DOCUMENT SECTION.
Recording meetings has become the norm. Many developers need a way to pipe video and audio data from these meetings into their products without a bot joining a call.

Building a desktop recorder is one of the most effective ways to capture meeting data directly from a user’s machine. Feature-complete desktop recorders can also generate artifacts like transcripts and recordings.

In this blog, I’ll walk through the technical steps required to build a desktop meeting recorder, with a focus on the most critical piece: capturing audio and video data. I’ll cover the most common ways to record meetings on macOS, the technical challenges you’re likely to encounter, and what you need to build a feature-complete desktop recording app.

If you want to skip the complexity of building a meeting recorder, Recall.ai’s Desktop Recording SDK helps you bring one into production on macOS and Windows in days.

Technical components of meeting capture

Building a reliable desktop meeting recorder on macOS involves several steps. It starts with capturing meeting audio and video data. This is handled by the data capture layer, which we’ll focus on in this blog.

A meeting consists of audio and video data, and the capture layer ensures the data is recorded. Audio and video quality directly impact the usability of recordings, transcripts, and downstream analysis. Poor audio capture can lead to lost information and misattributed transcripts, making it unclear who said what.

At a high level, the capture layer is responsible for:

Video: The visual content of the meeting, including participants’ videos and screens shared.
System audio: Sound coming from your computer like people talking in the meeting or the videos played.
Microphone audio: Sound picked up by your microphone, including your voice and any surrounding noise. This must be handled separately from system audio.

If you want more than just meeting data, you can use a calendar API as an additional capture layer.

How to capture a meeting on macOS

Demo Video

In this section, I’ll cover how to capture a meeting on macOS using Electron’s desktopCapturer API, AVFoundation, and ScreenCaptureKit. I’ll examine the solutions based on the key features required for a reliable recording experience.

1. Electron App desktopCapturer

Electron provides a built-in way to capture audio and video on macOS and Windows via the desktopCapturer API. You can capture system audio on macOS, while microphone input must typically be captured separately and combined manually. desktopCapturer does not include built-in echo cancellation, and requires additional post-processing to avoid duplicated audio.

2. AVFoundation

AVFoundation is Apple’s native media framework for working with audio and video on macOS 10.7 and later. It can access input devices like microphones and capture screen content via AVCaptureScreenInput, but it does not capture system audio or work on Windows.

[Listings of elements and boxes]
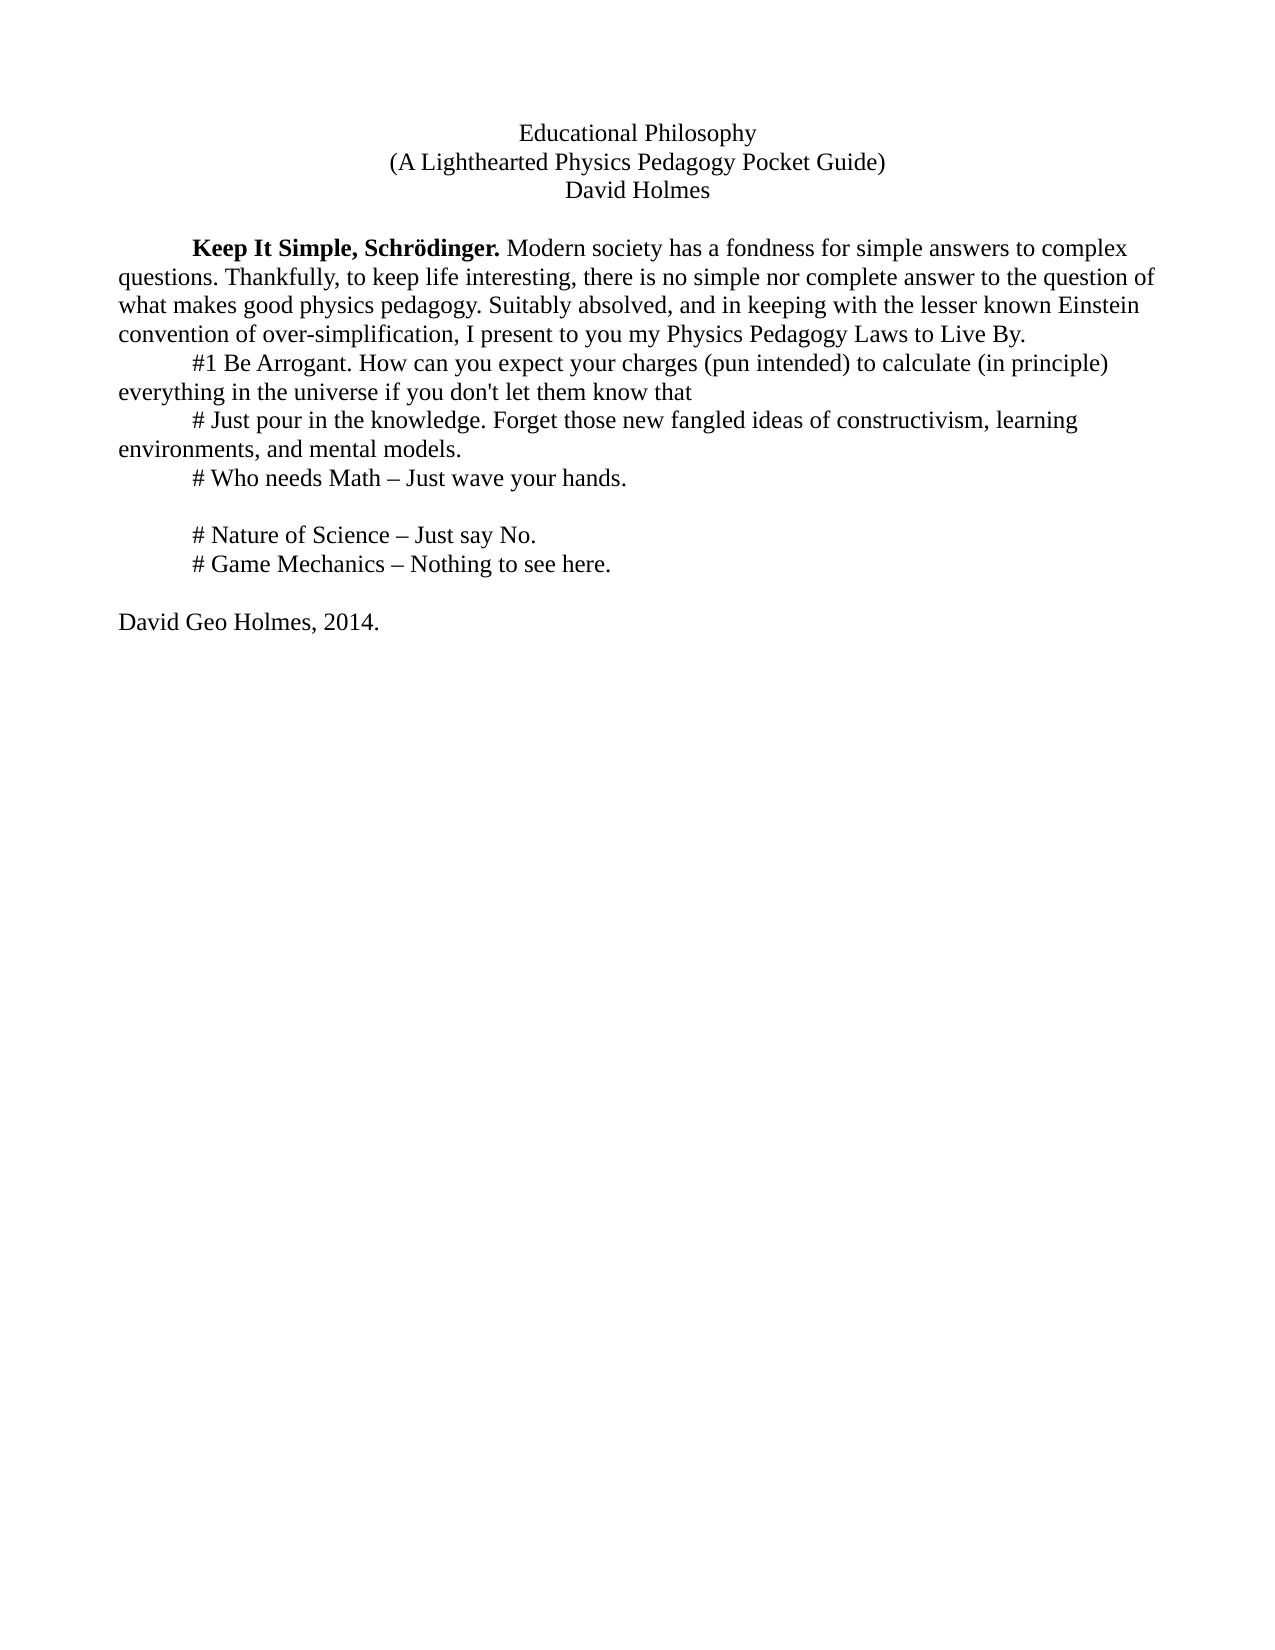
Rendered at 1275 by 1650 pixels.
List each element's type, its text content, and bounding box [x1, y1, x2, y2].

text (A Lighthearted Physics Pedagogy Pocket Guide) [118, 147, 1157, 176]
text David Holmes [118, 176, 1157, 204]
text #1 Be Arrogant. How can you expect your charges (pun intended) to calculate (in principle) everything in the universe if you don't let them know that [118, 348, 1157, 406]
text # Who needs Math – Just wave your hands. [118, 463, 1157, 492]
text # Nature of Science – Just say No. [118, 521, 1157, 549]
text # Just pour in the knowledge. Forget those new fangled ideas of constructivism, learning environments, and mental models. [118, 406, 1157, 463]
text # Game Mechanics – Nothing to see here. [118, 549, 1157, 578]
text David Geo Holmes, 2014. [118, 607, 1157, 636]
text Keep It Simple, Schrödinger. Modern society has a fondness for simple answers to complex questions. Thankfully, to keep life interesting, there is no simple nor complete answer to the question of what makes good physics pedagogy. Suitably absolved, and in keeping with the lesser known Einstein convention of over-simplification, I present to you my Physics Pedagogy Laws to Live By. [118, 233, 1157, 348]
text Educational Philosophy [118, 118, 1157, 147]
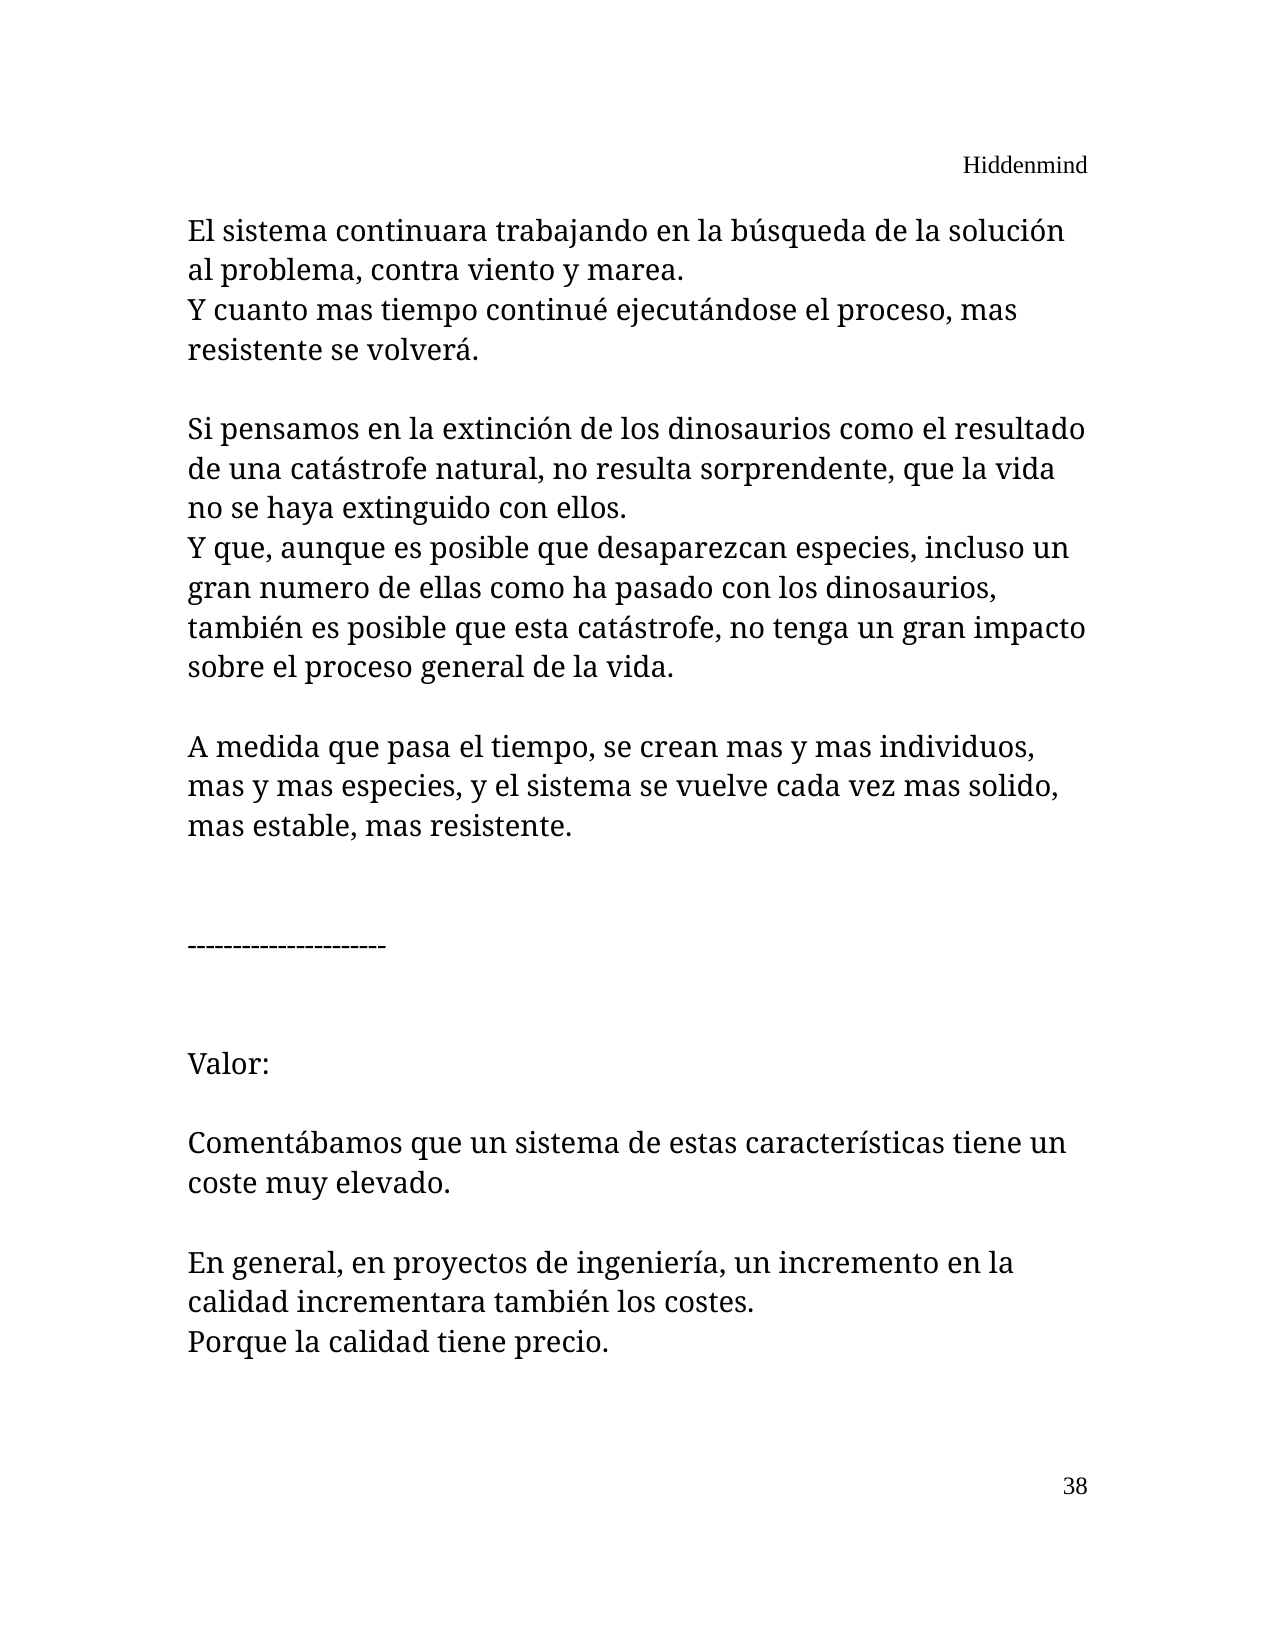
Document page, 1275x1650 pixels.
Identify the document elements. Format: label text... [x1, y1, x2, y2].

text Porque la calidad tiene precio. [187, 1321, 1087, 1361]
text Si pensamos en la extinción de los dinosaurios como el resultado de una catástrofe natural, no resulta sorprendente, que la vida no se haya extinguido con ellos. [187, 408, 1087, 527]
text Y que, aunque es posible que desaparezcan especies, incluso un gran numero de ellas como ha pasado con los dinosaurios, también es posible que esta catástrofe, no tenga un gran impacto sobre el proceso general de la vida. [187, 527, 1087, 686]
text ---------------------- [187, 924, 1087, 964]
text En general, en proyectos de ingeniería, un incremento en la calidad incrementara también los costes. [187, 1242, 1087, 1321]
text Y cuanto mas tiempo continué ejecutándose el proceso, mas resistente se volverá. [187, 289, 1087, 369]
text Comentábamos que un sistema de estas características tiene un coste muy elevado. [187, 1123, 1087, 1202]
text El sistema continuara trabajando en la búsqueda de la solución al problema, contra viento y marea. [187, 210, 1087, 289]
text Valor: [187, 1043, 1087, 1083]
text A medida que pasa el tiempo, se crean mas y mas individuos, mas y mas especies, y el sistema se vuelve cada vez mas solido, mas estable, mas resistente. [187, 726, 1087, 845]
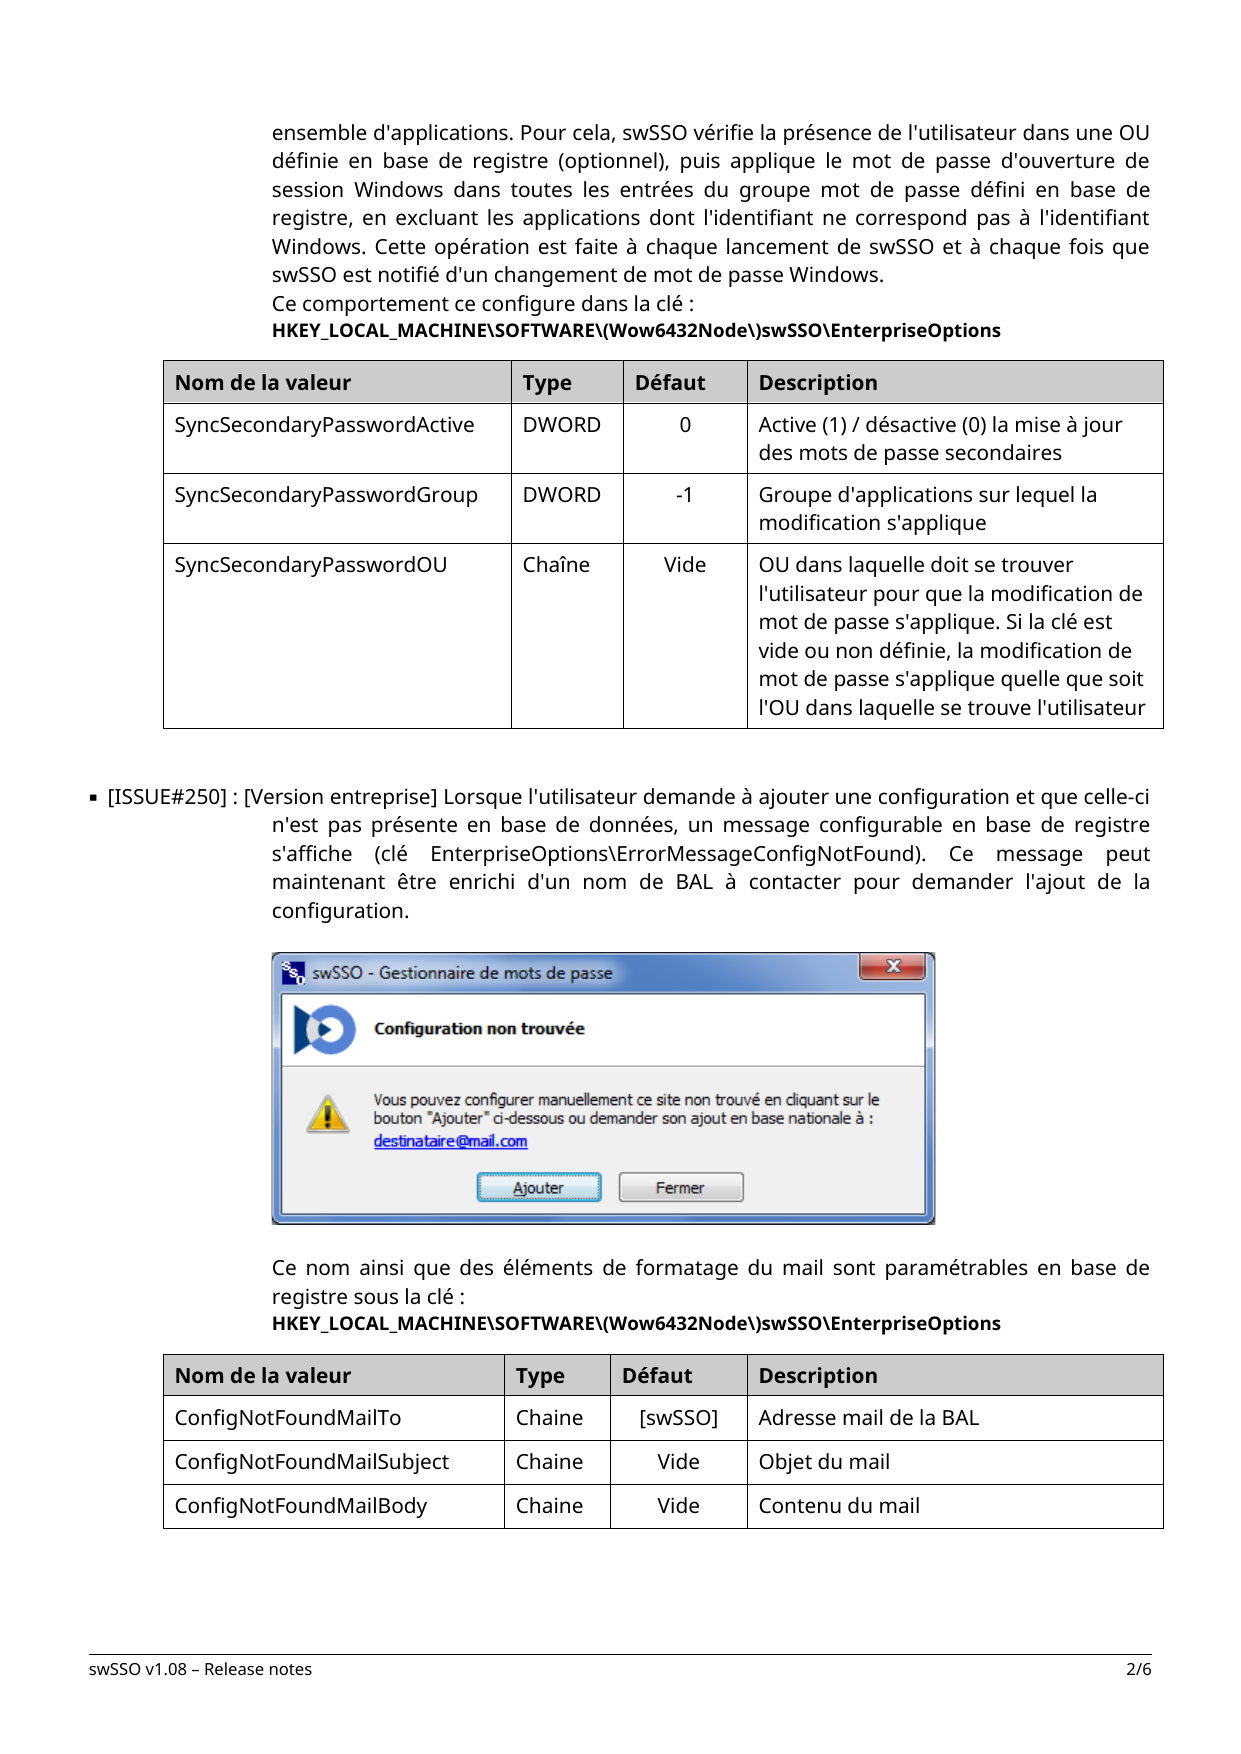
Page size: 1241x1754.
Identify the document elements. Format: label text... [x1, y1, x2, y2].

table_header Défaut [611, 1355, 747, 1395]
table_cell Vide [611, 1441, 747, 1483]
table_cell Vide [624, 544, 747, 727]
table_cell [swSSO] [611, 1396, 747, 1439]
table_header Défaut [624, 361, 747, 402]
table_cell ConfigNotFoundMailTo [164, 1396, 504, 1439]
table_cell SyncSecondaryPasswordGroup [164, 474, 511, 543]
table_cell SyncSecondaryPasswordActive [164, 404, 511, 473]
table_header Description [748, 361, 1163, 402]
table_cell Adresse mail de la BAL [748, 1396, 1163, 1439]
table_cell -1 [624, 474, 747, 543]
table_cell OU dans laquelle doit se trouver l'utilisateur pour que la modification de mot de passe s'applique. Si la clé est vide ou non définie, la modification de mot de passe s'applique quelle que soit l'OU dans laquelle se trouve l'utilisateur [748, 544, 1163, 727]
table_header Nom de la valeur [164, 1355, 504, 1395]
table_cell 0 [624, 404, 747, 473]
list [ISSUE#250] : [Version entreprise] Lorsque l'utilisateur demande à ajouter une configuration et que celle-ci n'est pas présente en base de données, un message configurable en base de registre s'affiche (clé EnterpriseOptions\ErrorMessageConfigNotFound). Ce message peut maintenant être enrichi d'un nom de BAL à contacter pour demander l'ajout de la configuration. Ce nom ainsi que des éléments de formatage du mail sont paramétrables en base de registre sous la clé : HKEY_LOCAL_MACHINE\SOFTWARE\(Wow6432Node\)swSSO\EnterpriseOptions [89, 782, 1152, 1336]
table_header Type [505, 1355, 610, 1395]
table_cell Chaîne [512, 544, 623, 727]
table_header Type [512, 361, 623, 402]
table_cell Objet du mail [748, 1441, 1163, 1483]
picture [271, 952, 936, 1225]
table_cell Vide [611, 1485, 747, 1528]
table_cell Contenu du mail [748, 1485, 1163, 1528]
table_cell Chaine [505, 1396, 610, 1439]
list ensemble d'applications. Pour cela, swSSO vérifie la présence de l'utilisateur dans une OU définie en base de registre (optionnel), puis applique le mot de passe d'ouverture de session Windows dans toutes les entrées du groupe mot de passe défini en base de registre, en excluant les applications dont l'identifiant ne correspond pas à l'identifiant Windows. Cette opération est faite à chaque lancement de swSSO et à chaque fois que swSSO est notifié d'un changement de mot de passe Windows. Ce comportement ce configure dans la clé : HKEY_LOCAL_MACHINE\SOFTWARE\(Wow6432Node\)swSSO\EnterpriseOptions [89, 118, 1152, 343]
table_cell Groupe d'applications sur lequel la modification s'applique [748, 474, 1163, 543]
table_cell Chaine [505, 1441, 610, 1483]
table_cell Chaine [505, 1485, 610, 1528]
table_cell ConfigNotFoundMailSubject [164, 1441, 504, 1483]
table_cell SyncSecondaryPasswordOU [164, 544, 511, 727]
table_cell ConfigNotFoundMailBody [164, 1485, 504, 1528]
table_cell DWORD [512, 404, 623, 473]
table_header Nom de la valeur [164, 361, 511, 402]
table_cell DWORD [512, 474, 623, 543]
table_cell Active (1) / désactive (0) la mise à jour des mots de passe secondaires [748, 404, 1163, 473]
table_header Description [748, 1355, 1163, 1395]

JOBS.
(a) Summarize the meeting recorder article in two sentences.
(b) Name every kind of data that the meeting recorder article assigns to the capture layer.
(c) Write the passage that comes next in the meeting recorder article, picking up after its final sentence.
This listing has no connection to the meeting recorder article.

ANSWERS TO THE EXERCISE.
(a) The meeting recorder article explains how to build a desktop meeting recorder on macOS, focusing on the data capture layer that records a meeting's video, system audio and microphone audio. It then examines capture options, noting that Electron's desktopCapturer captures system audio on macOS but lacks built-in echo cancellation, while AVFoundation can access microphones and screen content but does not capture system audio or work on Windows.

(b) Video, system audio, microphone audio

(c)
3. ScreenCaptureKit

ScreenCaptureKit is Apple’s native screen-capture framework for macOS. It captures video and system audio and is the preferred API for newer versions of macOS (12.3+). While earlier versions of ScreenCaptureKit do not support microphone input, this capability was added in macOS 15+. ScreenCaptureKit does not work on Windows.

FFmpeg is commonly used when working with audio and video data but it is not included in this blog because it is not a capture tool. Electron’s DesktopCapturer, AVFoundation, and ScreenCaptureKit are capture tools that handle recording meeting video and audio data.

Limitations of native macOS and Electron APIs

To better understand the strengths and limitations of these approaches, I built three different meeting recorders using Electron’s DesktopCapturer, AV Foundation and ScreenCaptureKit. While my solutions captured both meeting video and audio, I quickly ran into a few limitations.

Automatic meeting detection

Electron’s desktopCapturer API, AVFoundation, and ScreenCaptureKit do not have a built-in meeting detection feature. They cannot automatically determine when a meeting starts or ends. If you build on these APIs and do not implement meeting detection, your end users must manually start and stop recordings.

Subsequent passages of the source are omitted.